В которой Даша получает роскошные подарки, Данила готовится от партизанской войны перейти к боевым действиям, а работа, наконец, превращает невидимые идеи в осязаемое волшебство
- Смотри на себя!
Даша улыбнулась просьбе, почти приказу и послушно уставилась на огромное лицо, изображенное на стене.
- Не поворачивайся. – Данила что-то делал за ее спиной, топал и шуршал, а потом, скрежетнув железом, щелкнул.
- Глаза закрой и руку, дай руку.
Ее рука повисла в воздухе, шевеля пальцами. И схватившись за его, горячую, Даша, натыкаясь на спутника, пошла за ним мелкими шагами.
- Сюда.
Запахло краской, дунул по щекам и шее ветерок. Шаги звучали гулко, запах краски шел по пятам, вызывая в голове ощущение большого пустого пространства. Пару раз на поворотах Даша стукнулась локтем, тихонько ойкая. И, наконец, наступив Даниле на ногу, остановилась, когда остановился он.
- Открывай.
Открыла и сразу прищурилась, в глаза метнулся яркий, просторный свет от неоновых панелей на потолке. Помещение было пустым, только у ближней стены стояли в ряд три промышленные машины, крашенные серо-зеленой краской. Кое-где на углах краска облезла, открывая затертый от работы черный и серый металл. Перед машинами торчал похожий на спортивного коня, но с плоской широкой спиной, верстак, с привинченными на краях тисочками и прочими полезными приспособлениями.
- О-о-о, – сказала пораженная Даша, бросая руку Данилы.
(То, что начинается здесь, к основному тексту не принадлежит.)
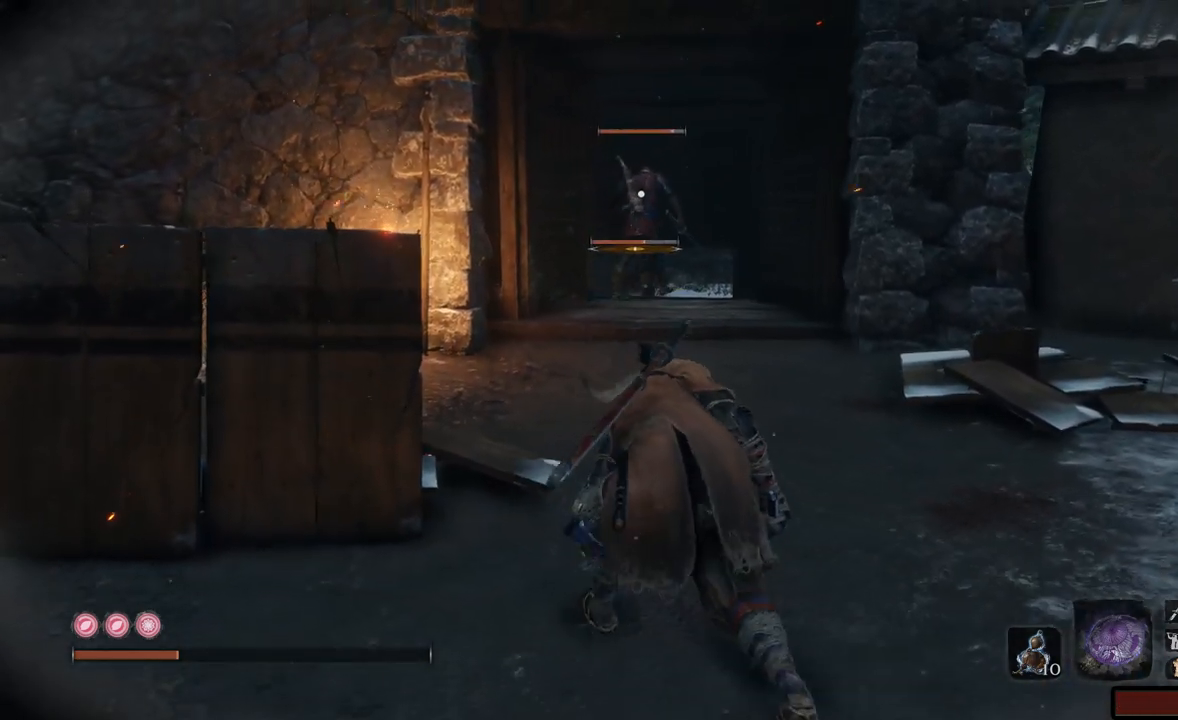
{"buttons": [], "left_stick": "down-right", "right_stick": "center", "events": [[100, "left_stick", "down-right"]]}
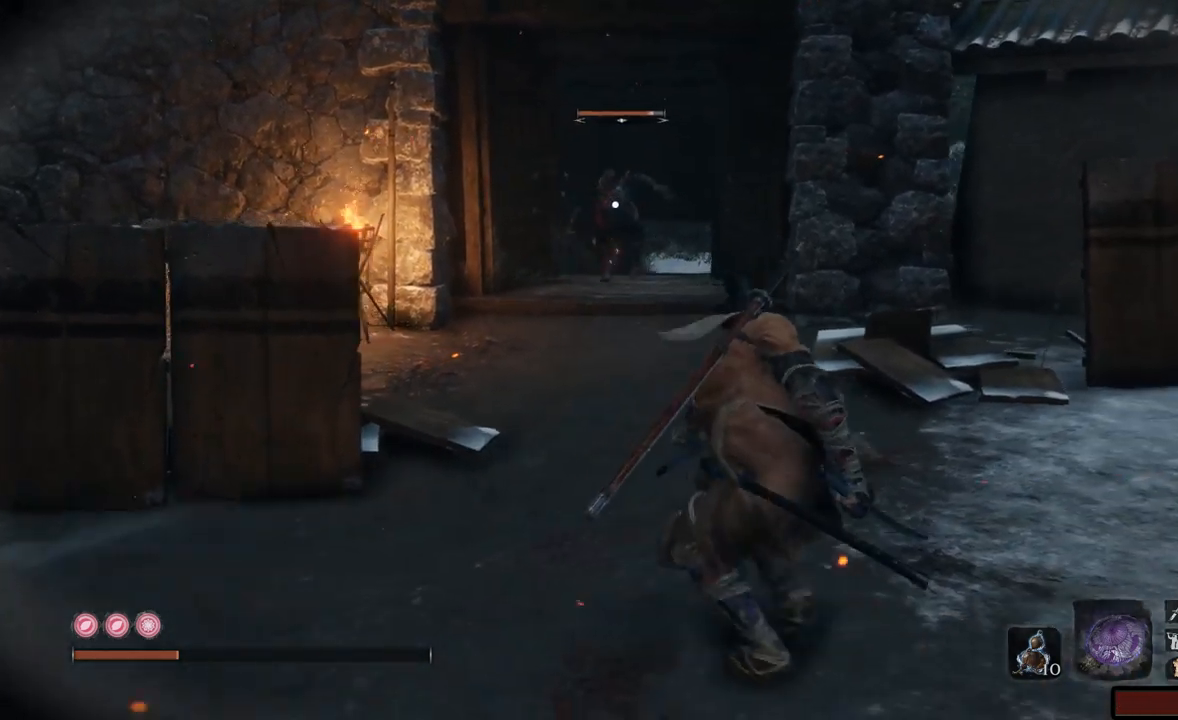
{"buttons": [], "left_stick": "up-left", "right_stick": "center", "events": [[251, "left_stick", "center"], [301, "left_stick", "up-left"]]}
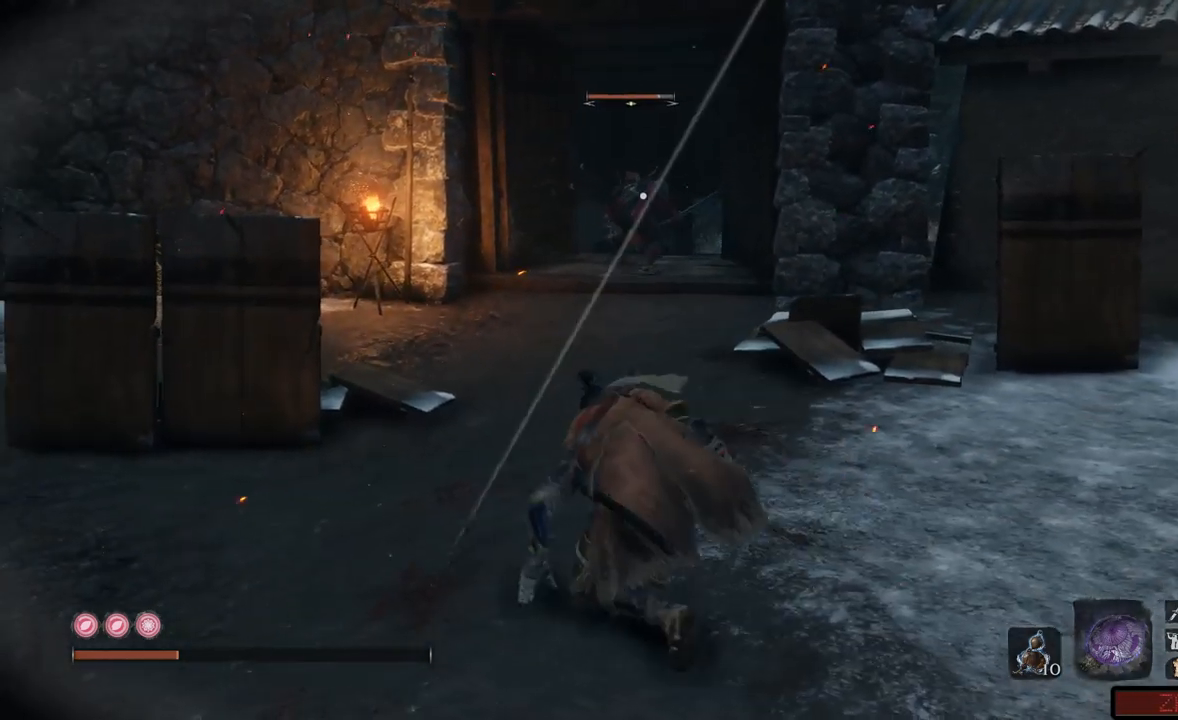
{"buttons": [], "left_stick": "right", "right_stick": "center", "events": [[50, "left_stick", "up-right"], [350, "left_stick", "right"]]}
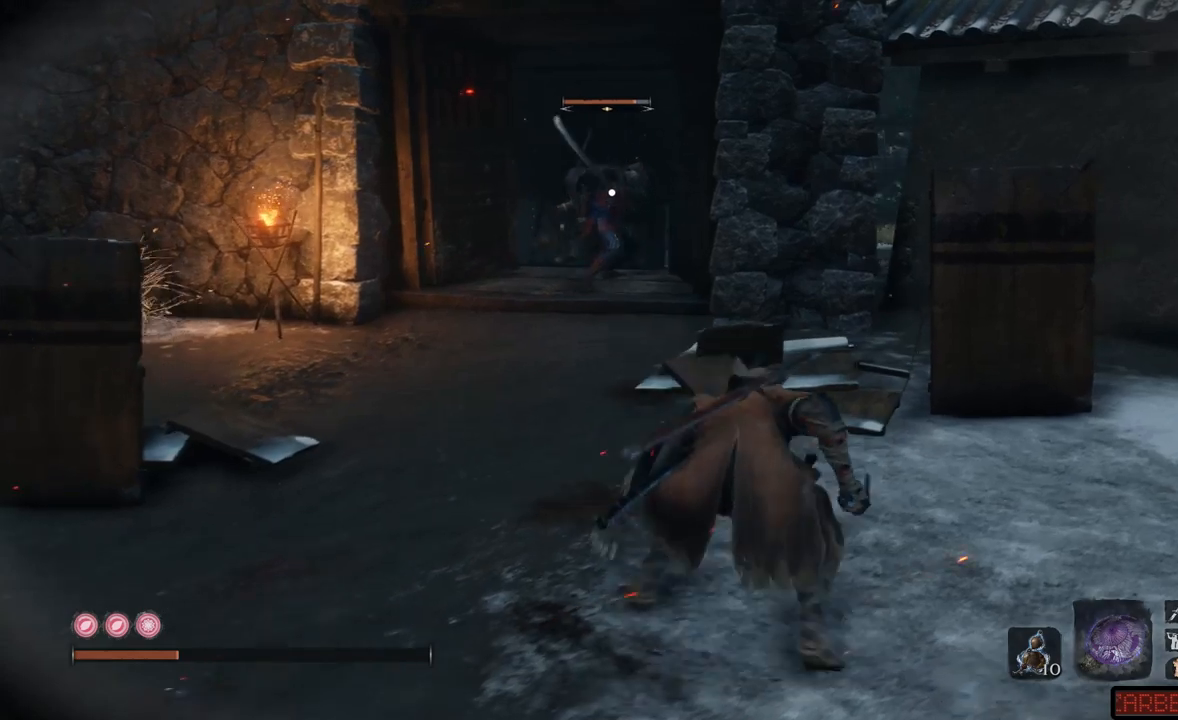
{"buttons": [], "left_stick": "right", "right_stick": "center", "events": []}
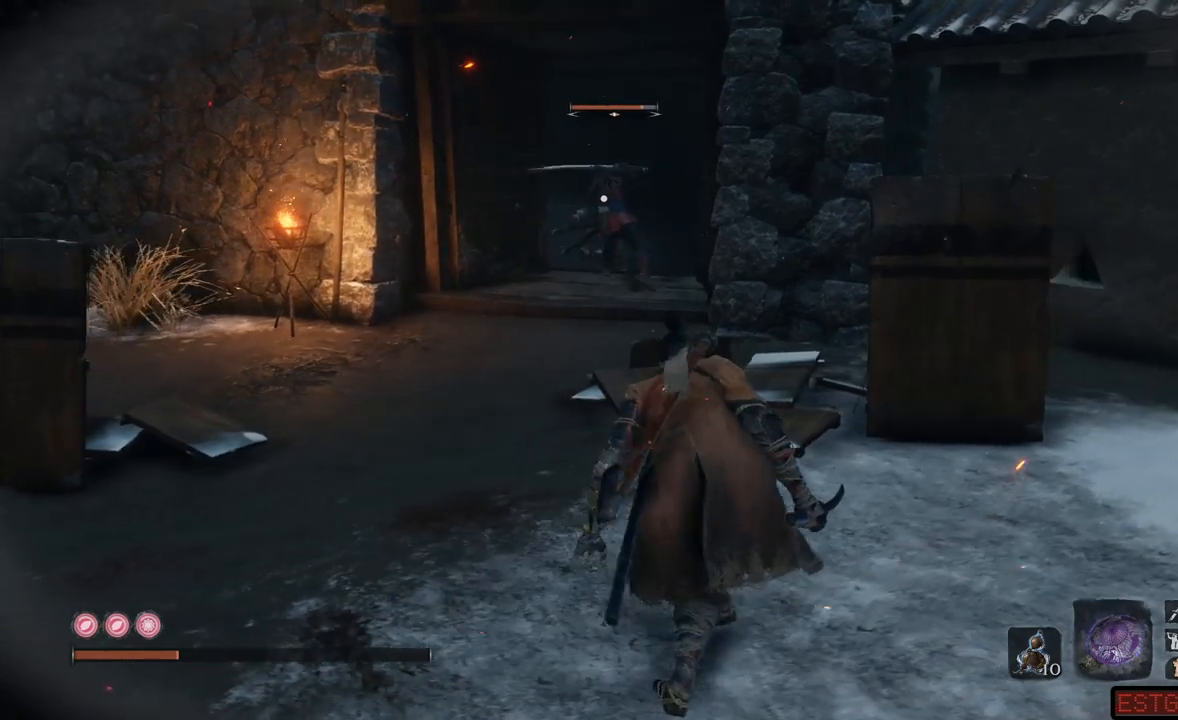
{"buttons": [], "left_stick": "up-right", "right_stick": "center", "events": [[367, "left_stick", "up-right"]]}
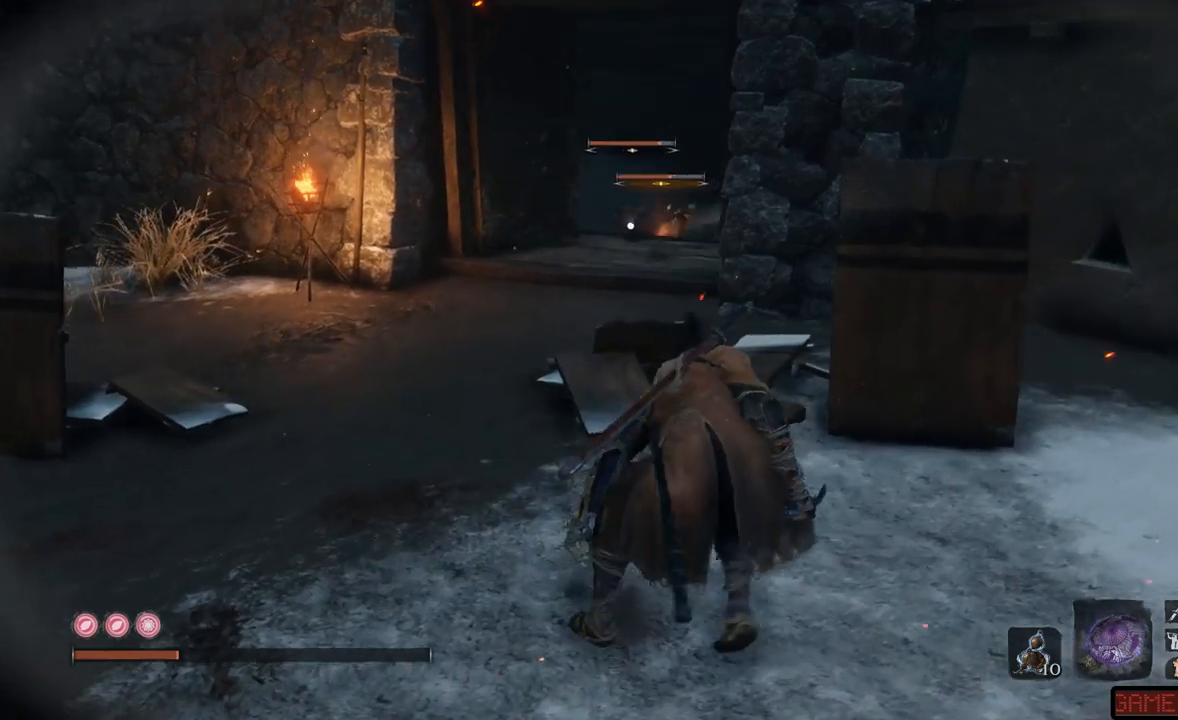
{"buttons": [], "left_stick": "up-right", "right_stick": "center", "events": []}
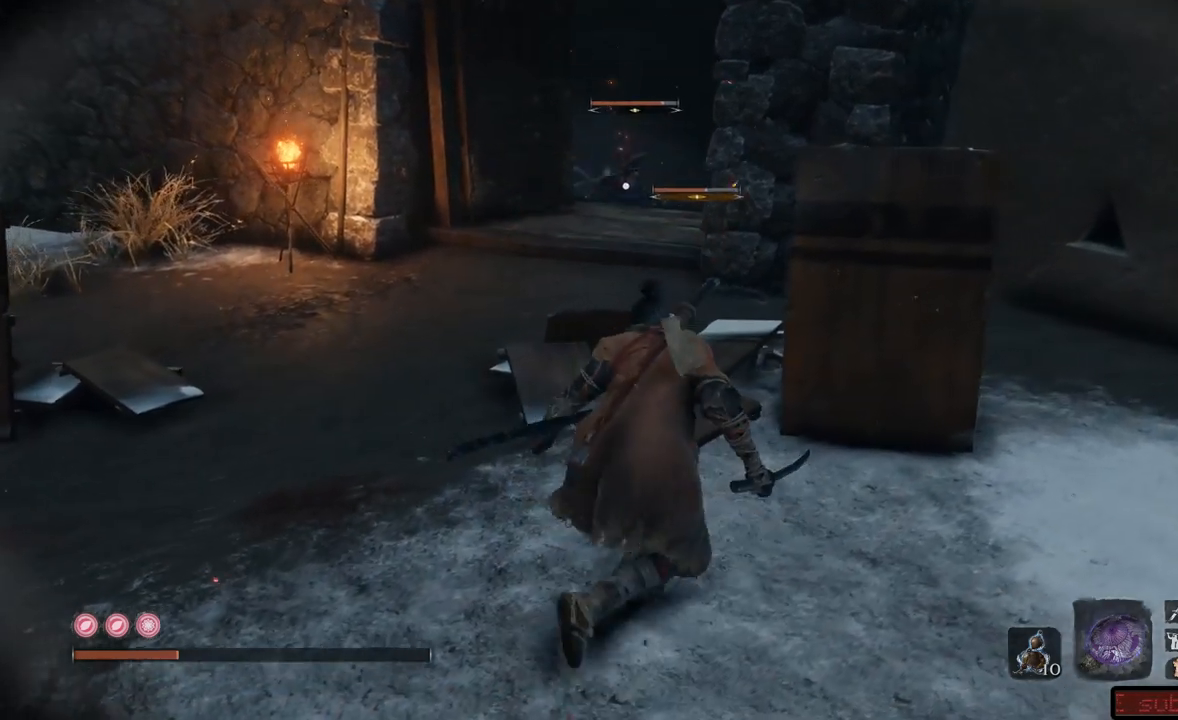
{"buttons": [], "left_stick": "up-left", "right_stick": "center", "events": [[183, "left_stick", "up"], [450, "left_stick", "up-left"]]}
Быстро подошла к машинам, оглядывая отполированные деревянные поверхности, облезлые скругленные углы.
- Это же… Это скорняжная. Черт, а эта, любую кожу возьмет, как крепдешинчик! А тут? Это ведь пресс. Блин, а молоток какой! Дани! Дан-и-и!
И, повернувшись к нему, блестя глазами и зубами, кинулась, обхватывая за шею. Прыгнула, обвивая ногами распахнутую дубленку и, сползая вместе с ней, попросила, цепляясь:
- Скажи, скажи, что мне можно тут, на этом. Да?
- Сверзишься! Ну вот!
Смеясь, Данила стал поднимать Дашу вместе с дубленкой с пола. Кивнул:
- Можно. Для тебя и поставили. Да не скачи, коза!
Но Даша, вывернувшись, уже ускакала к огромной машине, села на полированный временем табурет, привинченный, как сиденье к школьной парте. И, пощелкав тумблерами, наклонила голову, слушая, как усиливается низкий рокот мотора.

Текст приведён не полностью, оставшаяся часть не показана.